A piece from Arizona State University's WP Carey School of Business' Knowledge @ WP Carey on Managing Technology states that to 'Know Thyself' is the First Step to Successful Knowledge Management. The article suggests that KM initiatives are generally voluntary efforts - that they aren't required to get basic business done. As such, adoption of such systems requires business leaders to carefully think about what the system asks of its people and whether the business culture fits.
Therefore, he says, organizations should take a good, hard, objective look at their culture before moving to install a KM system. Companies should not be tempted by returns like Shell's to the point where they disregard the possibility that their organization is incongruent with the cultural requirements needed for a successful knowledge base. Ravindran says that companies should hold off on knowledge sharing projects if the culture is not right –- although he notes that organizational change initiatives can happen concurrently with a KM deployment.
Some of the important characteristics mentioned in the article are
- Is the system a priority for the people expected to use it?
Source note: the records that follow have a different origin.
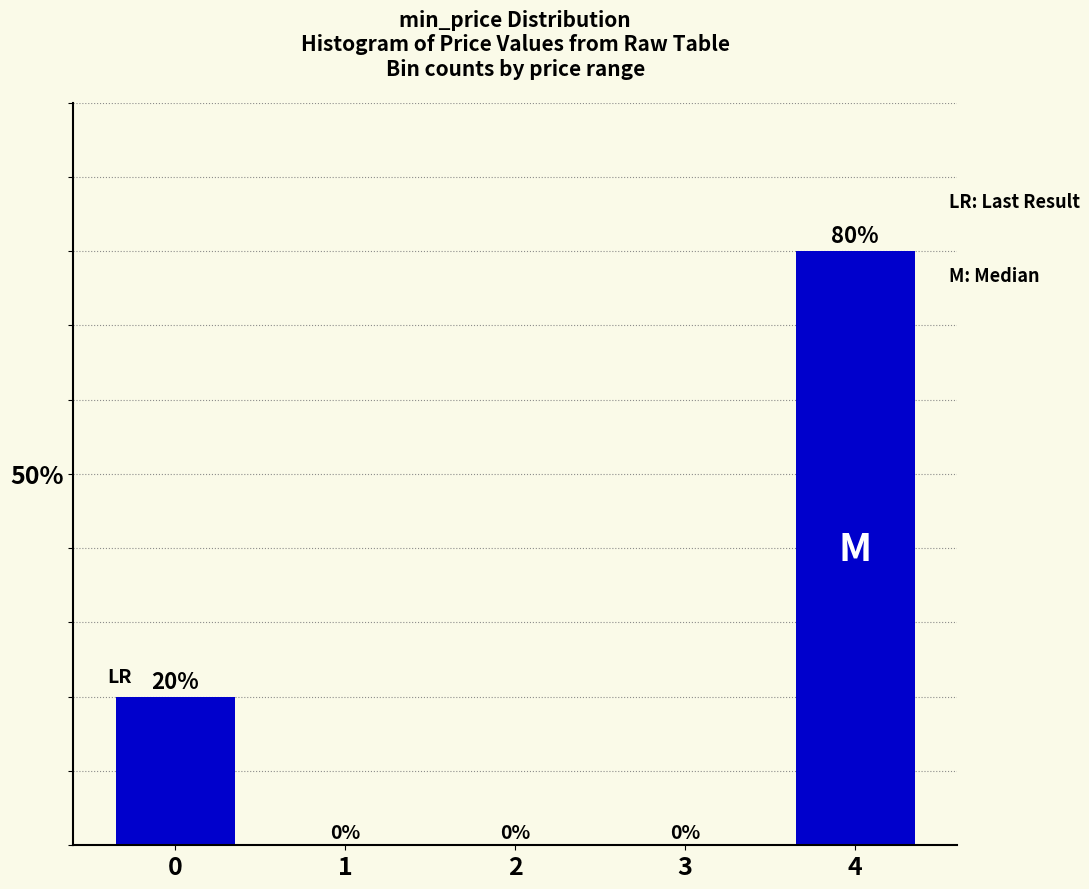

Reading right to left, extract all data points from this chart.

4=80	3=0	2=0	1=0	0=20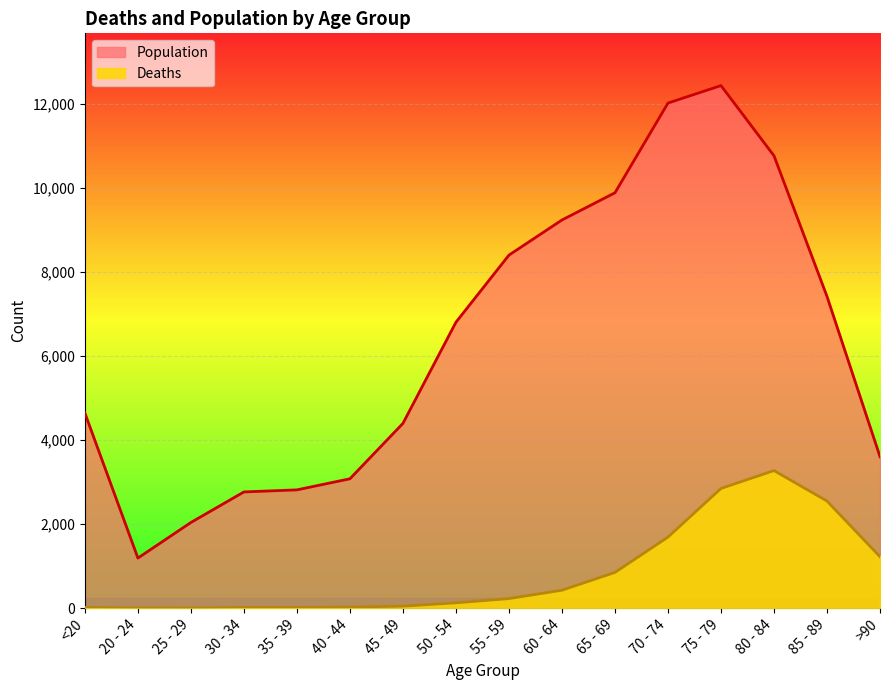

Which category has the lowest value across all series?

25 - 29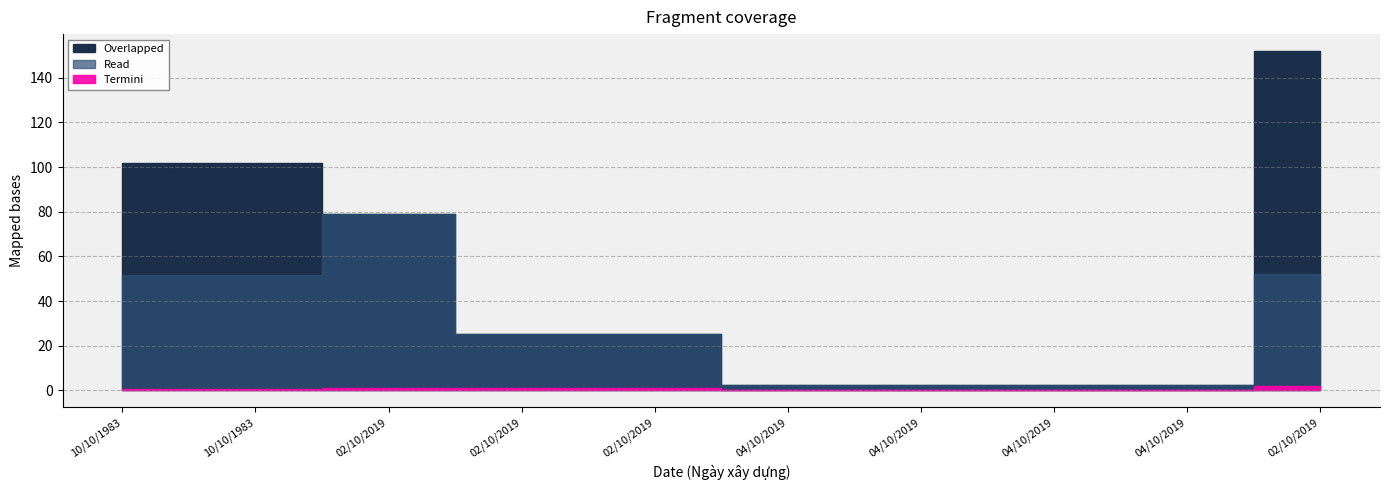

Which series changed the most between 10/10/1983 and 02/10/2019?

Overlapped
- How fragmented is the internal business? Are the silo walls tall and reinforced, or short and easily breached?
- How do people perceive their job security? Do they approach knowledge sharing as playing to their strengths or diluting their strengths?
- Must the project show value as soon as it goes live, or can you live with a slower feedback loop?
The article fills in the details on these and other aspects that are important to knowledge sharing and to implementing new technologies. I particularly like this effort at defining characteristics of organizations which are more likely to succeed in knowledge management. Those "organizational change initiatives" mentioned in the quote above include creating a culture where knowledge sharing is an expected part of doing business - nothing to do with technologies per se, by the way.